Content of the book
The author analyzes the ACID concept from a very theoretical point of view.
The essential part might be the first sentence of the last paragraph of the chapter:
Overall, then, we conclude that the transaction concept is important
more from a pragmatic point of view than it is from a theoretical one.
Another important part is his introduction of the "multiple assignment" operator (p. 487), which he uses as a solution for some problems which are addressed by practical DBMS by supporting transactions. This operation does not seem to work in MySQL, Oracle nor MSSQL. (Make it possible to update several tables with one query.)
His statement is: If we had this multiple assignment operator, deferred checks of constraints are not needed and should be applied immediately and not at the end of a transaction. The latter one results in making the C of ACID useless, as the database is then always consistent (if the C stands for consistency) or it's correctness is unenforceable (if the C stands for correctness).
Concerning *I*solation he claims that this should mean all transactions should have absolutely no knowledge of other transactions might be running. This is likely not doable. He further tells that most DBMS provide "isolation level" settings, that undermine this concept in it's base.
*D*urability he writes could only apply to the most outer transaction, if nested transactions are supported.
*A*tomicity according to him is only needed because there is need for transactions.
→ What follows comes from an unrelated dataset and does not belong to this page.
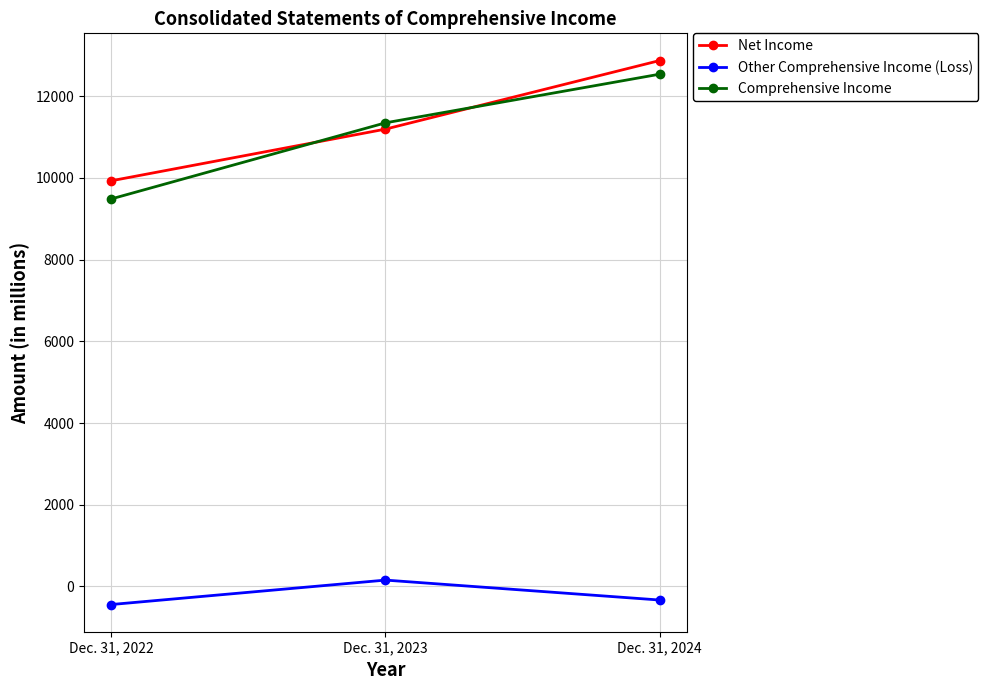

Which series changed the most between Dec. 31, 2022 and Dec. 31, 2024?

Comprehensive Income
If the multiple assignment operator is available as atomic, one would not need atomic transactions.
What to take away
This is a very fundamental discussion about the ACID concept. Without judging if his critics is correct or not, there is a living landscape of DBMS, which is based on transactions.
C.J. Date himself writes that "we now have a better understanding of some of the assumptions on which that research was based". This means it's one of the fundamental aspects, which one cannot change easily in living DBMS. Remove transactions and push in atomic multiple assignment operators and no enterprise will want to update it's architecture, because this is a lot of change.
Thus you have read a theoretical chapter proclaiming how one could improve the properties of DBMS conceptually, and which would erase some problems fundamentally. But only because something might be superior, it will not be used in practice immediately.
You have basically reached the border between someone with a mere theoretical point of view and the practical world, in which there is more than theory, but an existing world, which has to wrap around.